From 1995 through 2006, 2577 bottom longline sets were conducted in the western North Atlantic Ocean from similar to 36 degrees N, 75 degrees W to 26 degrees N, 97 degrees W, an area that encompasses both the coastal waters off the southeastern USA (Atlantic) and the northern Gulf of Mexico (Gulf). Over the course of the study, 335 young-of-the-year (YOY) and 219 juvenile tiger sharks Galeocerdo cuvier were captured. In the Gulf, YOY catch per unit effort (CPUE) was highest from similar to 88 to 83 degrees W. In the Atlantic, the area of highest YOY CPUE occurred from 31 to 33 degrees N. Distribution of juvenile tiger sharks was more uniform than observed for YOY throughout the range of the study. Annual survival rates of YOY and Age 1+ tiger sharks were estimated to be 51 and 62 % in the Gulf and 39 and 27 % in the Atlantic.

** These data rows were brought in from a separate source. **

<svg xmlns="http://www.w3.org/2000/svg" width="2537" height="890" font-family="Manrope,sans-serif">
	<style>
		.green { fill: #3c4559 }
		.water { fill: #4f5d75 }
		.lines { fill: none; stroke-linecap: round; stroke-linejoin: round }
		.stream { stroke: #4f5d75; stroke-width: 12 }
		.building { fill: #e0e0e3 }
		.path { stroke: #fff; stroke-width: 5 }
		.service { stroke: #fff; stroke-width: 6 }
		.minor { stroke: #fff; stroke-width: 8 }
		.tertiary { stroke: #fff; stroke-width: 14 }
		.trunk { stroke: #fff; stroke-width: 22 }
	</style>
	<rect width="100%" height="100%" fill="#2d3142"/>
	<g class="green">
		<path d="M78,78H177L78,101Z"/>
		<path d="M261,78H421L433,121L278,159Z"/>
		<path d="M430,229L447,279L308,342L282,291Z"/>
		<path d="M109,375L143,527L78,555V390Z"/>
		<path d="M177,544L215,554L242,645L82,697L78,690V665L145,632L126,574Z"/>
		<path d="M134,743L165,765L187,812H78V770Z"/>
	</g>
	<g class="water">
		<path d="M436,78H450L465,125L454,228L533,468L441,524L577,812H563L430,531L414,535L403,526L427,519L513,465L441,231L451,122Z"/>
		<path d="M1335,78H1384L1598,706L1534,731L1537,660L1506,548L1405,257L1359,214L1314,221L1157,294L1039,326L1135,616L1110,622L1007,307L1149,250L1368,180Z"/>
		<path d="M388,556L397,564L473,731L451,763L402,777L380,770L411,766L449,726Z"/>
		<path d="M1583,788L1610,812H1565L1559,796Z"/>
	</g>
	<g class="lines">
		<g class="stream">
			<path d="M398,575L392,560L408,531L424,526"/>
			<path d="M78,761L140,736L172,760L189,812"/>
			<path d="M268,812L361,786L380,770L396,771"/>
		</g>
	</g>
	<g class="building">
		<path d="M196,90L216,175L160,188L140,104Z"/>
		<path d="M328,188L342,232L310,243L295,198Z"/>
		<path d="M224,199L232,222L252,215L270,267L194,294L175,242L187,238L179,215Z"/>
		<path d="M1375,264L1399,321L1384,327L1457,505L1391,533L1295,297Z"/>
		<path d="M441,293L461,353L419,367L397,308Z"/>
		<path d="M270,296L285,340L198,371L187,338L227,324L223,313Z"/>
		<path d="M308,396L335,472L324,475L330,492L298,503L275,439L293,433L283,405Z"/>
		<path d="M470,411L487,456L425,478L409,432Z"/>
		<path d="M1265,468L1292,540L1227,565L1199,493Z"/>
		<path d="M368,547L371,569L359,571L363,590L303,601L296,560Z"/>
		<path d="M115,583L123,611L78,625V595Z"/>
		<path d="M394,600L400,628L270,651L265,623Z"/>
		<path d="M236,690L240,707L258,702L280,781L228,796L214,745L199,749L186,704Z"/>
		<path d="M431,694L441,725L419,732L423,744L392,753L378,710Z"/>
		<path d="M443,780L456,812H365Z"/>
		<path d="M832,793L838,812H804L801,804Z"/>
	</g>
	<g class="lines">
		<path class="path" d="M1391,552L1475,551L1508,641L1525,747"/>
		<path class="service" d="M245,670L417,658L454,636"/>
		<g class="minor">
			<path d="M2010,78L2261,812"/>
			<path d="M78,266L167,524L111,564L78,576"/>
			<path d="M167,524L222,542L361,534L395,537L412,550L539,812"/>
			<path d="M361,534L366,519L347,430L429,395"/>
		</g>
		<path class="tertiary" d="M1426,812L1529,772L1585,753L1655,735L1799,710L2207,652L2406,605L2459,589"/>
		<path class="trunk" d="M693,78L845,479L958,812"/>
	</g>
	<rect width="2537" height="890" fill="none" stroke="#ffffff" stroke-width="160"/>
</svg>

Total instantaneous mortality rates of YOY and Age 1+ tiger sharks were, respectively, estimated to be 0.67 and 0.47 in the Gulf and 0.93 and 1.32 in the Atlantic. In the Atlantic, age-specific natural mortality (M) estimates ranged from 0.12 to 0.50 and from 0.08 to 0.36 for YOY and juvenile tigers sharks, respectively. Estimates of age-specific Mwere more variable in the Gulf, with values ranging from 0.11 to 0.98 for YOY and from 0.08 to 0.57 for juveniles. In the absence of nursery areas, the production of numerous fast-growing offspring presumably helps the species survive in the face of high total mortality.